Rustock has been reported to be among the world’s largest spambots, at times capable of sending 30 billion spam e-mails per day. DCU researchers watched a single Rustock-infected computer send 7,500 spam emails in just 45 minutes — a rate of 240,000 spam mails per day. Moreover, much of the spam observed coming from Rustock posed a danger to public health, advertising counterfeit or unapproved knock-off versions of pharmaceuticals.
Rustock propagated a market for these fake drugs, drug-maker Pfizer served as a declarant in this case. Pfizer’s declaration provides evidence that the kind of drugs advertised through this kind of spam can often contain wrong active ingredients, incorrect dosages or worse, due to the unsafe conditions fake pharmaceuticals are often produced in.

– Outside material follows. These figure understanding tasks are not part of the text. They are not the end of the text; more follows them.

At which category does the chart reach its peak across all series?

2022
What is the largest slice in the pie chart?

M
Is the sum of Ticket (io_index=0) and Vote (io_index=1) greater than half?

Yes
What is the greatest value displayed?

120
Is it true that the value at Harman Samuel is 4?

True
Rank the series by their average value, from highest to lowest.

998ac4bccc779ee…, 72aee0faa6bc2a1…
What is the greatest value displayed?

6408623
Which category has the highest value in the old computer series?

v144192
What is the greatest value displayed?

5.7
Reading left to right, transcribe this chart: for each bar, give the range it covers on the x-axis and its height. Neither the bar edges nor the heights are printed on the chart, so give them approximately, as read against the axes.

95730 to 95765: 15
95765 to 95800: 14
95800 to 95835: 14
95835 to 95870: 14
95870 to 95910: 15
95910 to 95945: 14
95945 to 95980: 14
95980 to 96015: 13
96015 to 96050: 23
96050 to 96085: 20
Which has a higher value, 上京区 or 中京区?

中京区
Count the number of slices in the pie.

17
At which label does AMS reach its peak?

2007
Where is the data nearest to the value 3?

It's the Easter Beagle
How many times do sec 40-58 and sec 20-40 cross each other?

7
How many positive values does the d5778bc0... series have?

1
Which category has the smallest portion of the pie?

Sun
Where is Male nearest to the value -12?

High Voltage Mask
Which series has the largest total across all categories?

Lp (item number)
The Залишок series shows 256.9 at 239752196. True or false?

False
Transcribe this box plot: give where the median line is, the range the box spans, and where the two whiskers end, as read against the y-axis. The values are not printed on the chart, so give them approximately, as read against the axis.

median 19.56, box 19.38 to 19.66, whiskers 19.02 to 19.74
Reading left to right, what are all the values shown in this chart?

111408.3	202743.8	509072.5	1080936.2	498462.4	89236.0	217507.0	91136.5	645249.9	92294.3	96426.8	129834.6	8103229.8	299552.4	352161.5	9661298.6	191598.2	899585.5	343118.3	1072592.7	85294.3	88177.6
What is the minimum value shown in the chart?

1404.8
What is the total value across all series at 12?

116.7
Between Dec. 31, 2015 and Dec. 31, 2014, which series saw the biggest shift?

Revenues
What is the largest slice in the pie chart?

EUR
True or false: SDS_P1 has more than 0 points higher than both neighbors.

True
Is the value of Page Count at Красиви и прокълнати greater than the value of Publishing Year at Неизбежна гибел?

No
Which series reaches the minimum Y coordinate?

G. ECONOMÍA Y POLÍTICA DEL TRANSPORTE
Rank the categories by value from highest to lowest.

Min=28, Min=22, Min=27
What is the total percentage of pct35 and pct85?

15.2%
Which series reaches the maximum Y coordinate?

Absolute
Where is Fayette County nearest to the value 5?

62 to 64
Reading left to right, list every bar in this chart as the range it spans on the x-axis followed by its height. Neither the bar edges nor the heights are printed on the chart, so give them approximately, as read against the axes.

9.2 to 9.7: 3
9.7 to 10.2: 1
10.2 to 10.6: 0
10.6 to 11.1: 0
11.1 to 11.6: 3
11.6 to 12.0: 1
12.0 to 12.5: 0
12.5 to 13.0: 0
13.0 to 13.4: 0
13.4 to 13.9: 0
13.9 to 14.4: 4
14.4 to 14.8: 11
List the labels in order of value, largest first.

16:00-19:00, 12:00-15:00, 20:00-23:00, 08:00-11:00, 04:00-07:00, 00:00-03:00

Fake drugs are often contaminated with substances including pesticides, lead-based highway paint and floor wax, just to name a few examples.
Rustock’s infrastructure was much more complicated than Waledac’s, relying on hard-coded Internet Protocol addresses rather than domain names and peer-to peer command and control servers to control the botnet.
Rustock was taken down, piece by piece, in a similar way to the Mega-D botnet. First the master controllers, the machines that send out commands to enslaved zombies, were identified. Microsoft quickly seized some of these machines located in the U.S. for further analysis, and worked with police in the Netherlands to disable some of the command structure outside of the U.S.
With the immediate threat disabled, Microsoft then worked with upstream providers to black hole the IP addresses of whoever was controlling the botnet. To prevent further master controllers popping up, Microsoft worked with Chinese CN-CERT to block registration of domains that could be used by new command and control servers.
Finally, Microsoft’s now working with ISPs and CERTs around the world to help clean the Rustock malware from around 1 million infected machines.